:: EXERCISE ::
Drop all images and give the records again exactly.

=== Begin Enclosure ===

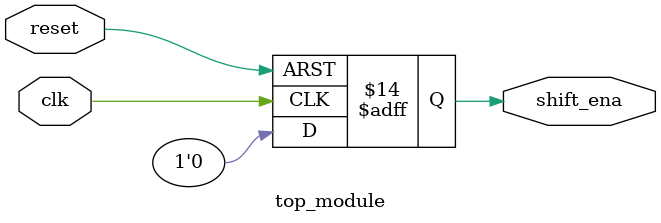
<source format=sv>
module top_module(
	input clk,
	input reset,
	output shift_ena);

	reg [2:0] state, next_state;

	always @(posedge clk or posedge reset) begin
		if (reset) begin
			state <= 3'b000;
		end else begin
			state <= next_state;
		end
	end

	always @(state) begin
		case (state)
			3'b000: begin
				if (bit_pattern_detected) begin
					next_state <= 3'b001;
				end else begin
					next_state <= 3'b000;
				end
			end
			3'b001: begin
				next_state <= 3'b010;
			end
			3'b010: begin
				next_state <= 3'b011;
			end
			3'b011: begin
				next_state <= 3'b100;
			end
			3'b100: begin
				next_state <= 3'b000;
			end
			default: begin
				next_state <= 3'b000;
			end
		endcase
	end

	always @(posedge clk or posedge reset) begin
		if (reset) begin
			shift_ena <= 1'b1;
		end else begin
			shift_ena <= 1'b0;
		end
	end
	
endmodule

</source>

=== End Enclosure ===

:: SOLUTION FOR THIS TASK ::
<source format=sv>
module top_module(
	input clk,
	input reset,
	output shift_ena);

	reg [2:0] state, next_state;

	always @(posedge clk or posedge reset) begin
		if (reset) begin
			state <= 3'b000;
		end else begin
			state <= next_state;
		end
	end

	always @(state) begin
		case (state)
			3'b000: begin
				if (bit_pattern_detected) begin
					next_state <= 3'b001;
				end else begin
					next_state <= 3'b000;
				end
			end
			3'b001: begin
				next_state <= 3'b010;
			end
			3'b010: begin
				next_state <= 3'b011;
			end
			3'b011: begin
				next_state <= 3'b100;
			end
			3'b100: begin
				next_state <= 3'b000;
			end
			default: begin
				next_state <= 3'b000;
			end
		endcase
	end

	always @(posedge clk or posedge reset) begin
		if (reset) begin
			shift_ena <= 1'b1;
		end else begin
			shift_ena <= 1'b0;
		end
	end
	
endmodule

</source>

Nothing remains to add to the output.